### Directions for this task
Among the entries below, how many lines contain "objects"? Answer with the number only.

### Data listing
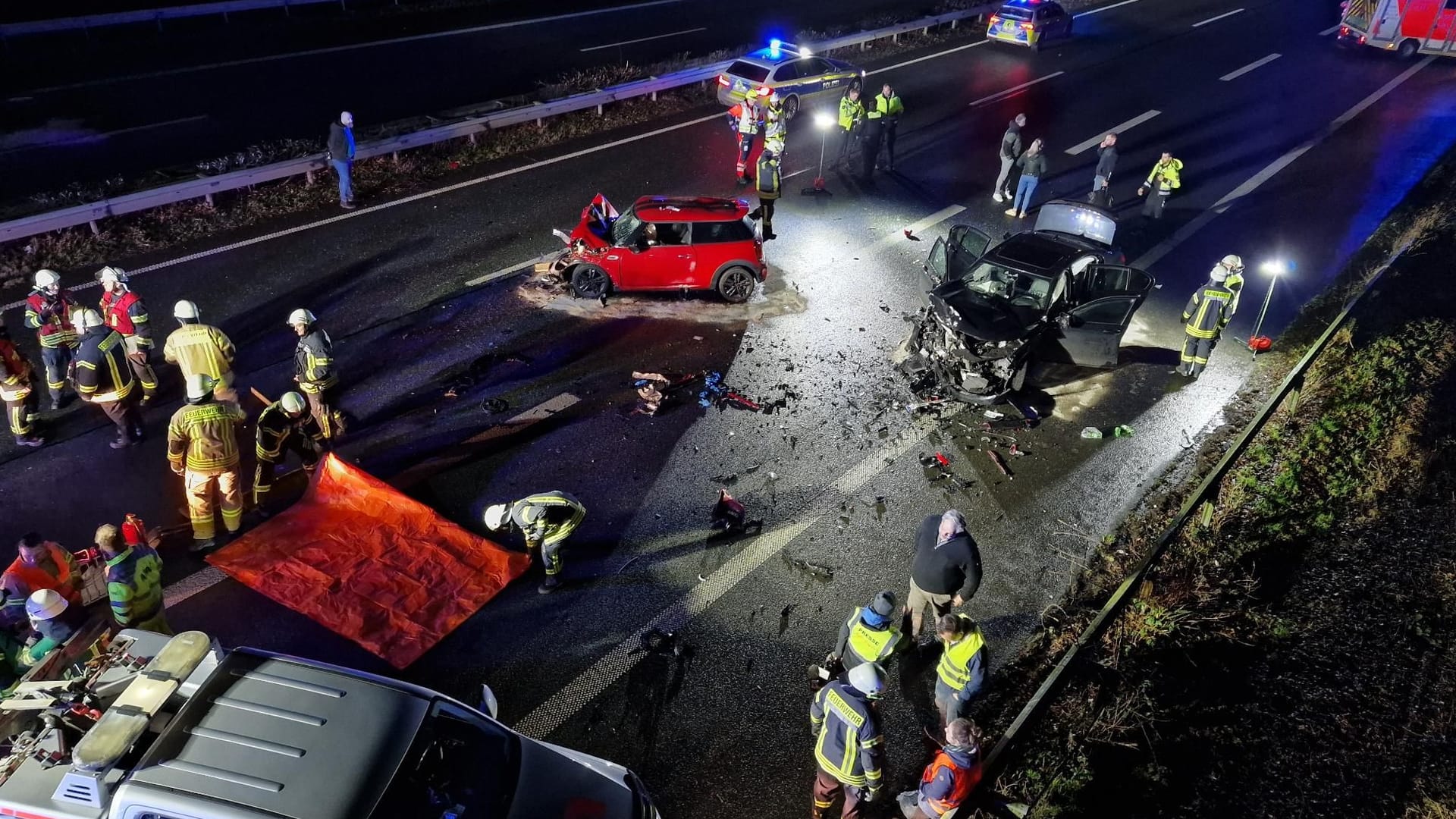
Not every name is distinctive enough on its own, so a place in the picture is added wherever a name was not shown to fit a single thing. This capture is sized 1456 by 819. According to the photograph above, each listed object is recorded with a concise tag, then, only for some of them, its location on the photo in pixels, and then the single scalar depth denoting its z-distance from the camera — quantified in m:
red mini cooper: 12.41
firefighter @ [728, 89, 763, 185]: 16.38
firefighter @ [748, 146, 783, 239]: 14.28
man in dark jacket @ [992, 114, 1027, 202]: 16.34
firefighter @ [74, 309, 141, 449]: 8.64
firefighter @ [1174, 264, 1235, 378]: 11.18
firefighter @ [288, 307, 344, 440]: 8.95
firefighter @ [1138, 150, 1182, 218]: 15.80
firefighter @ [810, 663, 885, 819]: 5.50
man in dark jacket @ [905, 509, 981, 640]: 7.21
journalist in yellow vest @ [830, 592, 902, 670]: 6.29
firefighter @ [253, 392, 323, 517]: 8.27
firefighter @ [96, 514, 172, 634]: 6.27
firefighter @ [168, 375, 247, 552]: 7.84
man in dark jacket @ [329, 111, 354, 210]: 14.15
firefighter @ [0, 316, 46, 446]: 9.01
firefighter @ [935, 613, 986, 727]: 6.31
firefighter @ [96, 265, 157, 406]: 9.57
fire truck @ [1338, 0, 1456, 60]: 26.55
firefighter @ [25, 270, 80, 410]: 9.34
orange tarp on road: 7.48
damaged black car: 10.67
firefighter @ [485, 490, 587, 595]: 7.42
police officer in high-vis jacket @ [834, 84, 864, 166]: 17.34
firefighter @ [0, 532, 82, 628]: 6.50
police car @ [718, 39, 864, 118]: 20.19
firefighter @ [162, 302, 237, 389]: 8.59
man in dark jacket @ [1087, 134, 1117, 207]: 15.68
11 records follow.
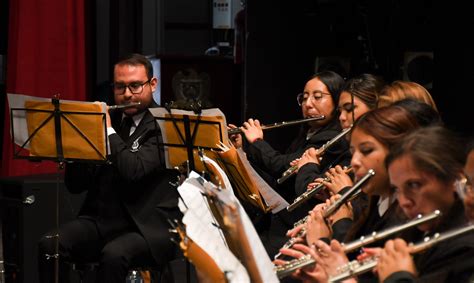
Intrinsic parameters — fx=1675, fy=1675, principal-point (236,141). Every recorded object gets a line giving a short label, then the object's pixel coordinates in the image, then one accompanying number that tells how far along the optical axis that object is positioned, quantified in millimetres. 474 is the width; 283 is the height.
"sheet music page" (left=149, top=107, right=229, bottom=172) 7521
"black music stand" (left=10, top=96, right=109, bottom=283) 7751
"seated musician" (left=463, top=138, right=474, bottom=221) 4366
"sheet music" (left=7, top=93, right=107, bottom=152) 7923
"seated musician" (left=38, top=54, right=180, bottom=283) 7949
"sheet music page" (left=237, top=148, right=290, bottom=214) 7323
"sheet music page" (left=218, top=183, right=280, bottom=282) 4367
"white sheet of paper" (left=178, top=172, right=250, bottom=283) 4261
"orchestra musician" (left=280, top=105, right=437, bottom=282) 5375
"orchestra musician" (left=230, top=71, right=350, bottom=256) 8127
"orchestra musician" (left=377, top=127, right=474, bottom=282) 4248
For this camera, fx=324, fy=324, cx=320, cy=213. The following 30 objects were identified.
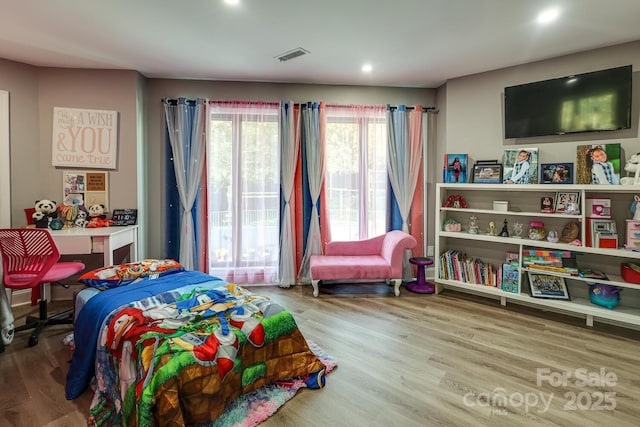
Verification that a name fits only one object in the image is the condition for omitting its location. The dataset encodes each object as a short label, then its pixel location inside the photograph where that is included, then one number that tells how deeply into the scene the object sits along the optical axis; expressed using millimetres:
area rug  1721
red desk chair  2527
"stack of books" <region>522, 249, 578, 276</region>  3074
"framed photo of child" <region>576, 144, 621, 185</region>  2873
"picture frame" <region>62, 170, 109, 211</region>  3574
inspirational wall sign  3547
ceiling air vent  3084
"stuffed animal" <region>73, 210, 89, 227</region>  3375
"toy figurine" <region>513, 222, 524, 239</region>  3402
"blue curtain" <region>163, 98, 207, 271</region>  3859
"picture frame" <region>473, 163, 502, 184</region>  3477
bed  1541
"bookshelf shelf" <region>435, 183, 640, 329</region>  2871
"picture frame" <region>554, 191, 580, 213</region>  3000
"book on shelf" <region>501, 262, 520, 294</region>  3271
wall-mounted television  2865
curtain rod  3882
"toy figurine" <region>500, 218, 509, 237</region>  3396
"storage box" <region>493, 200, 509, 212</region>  3393
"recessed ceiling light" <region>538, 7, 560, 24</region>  2373
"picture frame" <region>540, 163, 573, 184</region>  3107
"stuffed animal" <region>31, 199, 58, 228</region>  3256
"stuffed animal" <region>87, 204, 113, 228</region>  3408
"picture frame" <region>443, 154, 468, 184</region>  3717
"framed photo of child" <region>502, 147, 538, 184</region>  3299
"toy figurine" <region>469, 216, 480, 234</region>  3609
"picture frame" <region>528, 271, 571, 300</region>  3099
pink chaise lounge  3645
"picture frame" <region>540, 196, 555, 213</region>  3152
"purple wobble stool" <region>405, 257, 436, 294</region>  3832
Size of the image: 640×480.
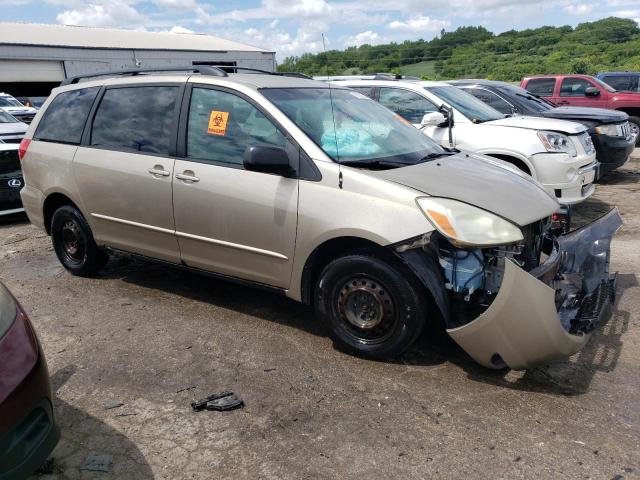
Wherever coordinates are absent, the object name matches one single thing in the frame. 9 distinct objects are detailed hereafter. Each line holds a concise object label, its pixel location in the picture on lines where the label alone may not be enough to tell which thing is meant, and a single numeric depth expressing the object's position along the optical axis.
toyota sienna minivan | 3.17
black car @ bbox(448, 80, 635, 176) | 8.92
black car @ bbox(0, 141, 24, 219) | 7.53
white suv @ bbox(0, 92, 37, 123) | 16.03
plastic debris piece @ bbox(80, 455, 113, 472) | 2.62
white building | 28.42
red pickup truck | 13.01
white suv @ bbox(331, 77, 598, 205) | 6.45
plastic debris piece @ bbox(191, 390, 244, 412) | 3.08
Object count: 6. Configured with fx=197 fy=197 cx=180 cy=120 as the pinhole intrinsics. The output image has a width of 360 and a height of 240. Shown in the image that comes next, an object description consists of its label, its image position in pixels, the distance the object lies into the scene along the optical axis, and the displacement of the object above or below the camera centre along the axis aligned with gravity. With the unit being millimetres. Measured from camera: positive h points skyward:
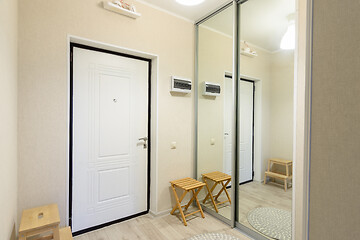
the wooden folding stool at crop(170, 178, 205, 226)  2525 -866
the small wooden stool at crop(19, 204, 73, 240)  1461 -814
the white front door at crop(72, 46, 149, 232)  2215 -233
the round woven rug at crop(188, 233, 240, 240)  2172 -1305
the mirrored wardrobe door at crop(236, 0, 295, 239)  1919 +36
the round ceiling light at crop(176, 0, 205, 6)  2137 +1279
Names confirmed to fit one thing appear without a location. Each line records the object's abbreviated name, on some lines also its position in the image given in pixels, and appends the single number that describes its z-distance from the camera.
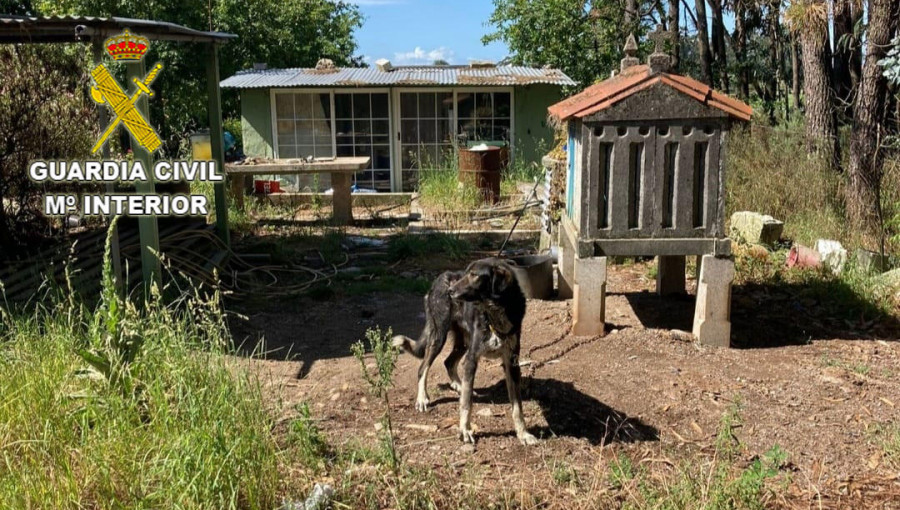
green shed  16.84
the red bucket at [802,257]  8.11
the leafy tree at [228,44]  20.28
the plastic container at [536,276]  7.13
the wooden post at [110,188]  5.60
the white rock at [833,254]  7.93
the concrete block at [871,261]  7.80
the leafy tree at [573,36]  19.72
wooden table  12.83
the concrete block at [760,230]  8.80
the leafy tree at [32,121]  9.02
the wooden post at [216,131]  9.22
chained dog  4.16
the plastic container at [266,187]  14.61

### The completed task
2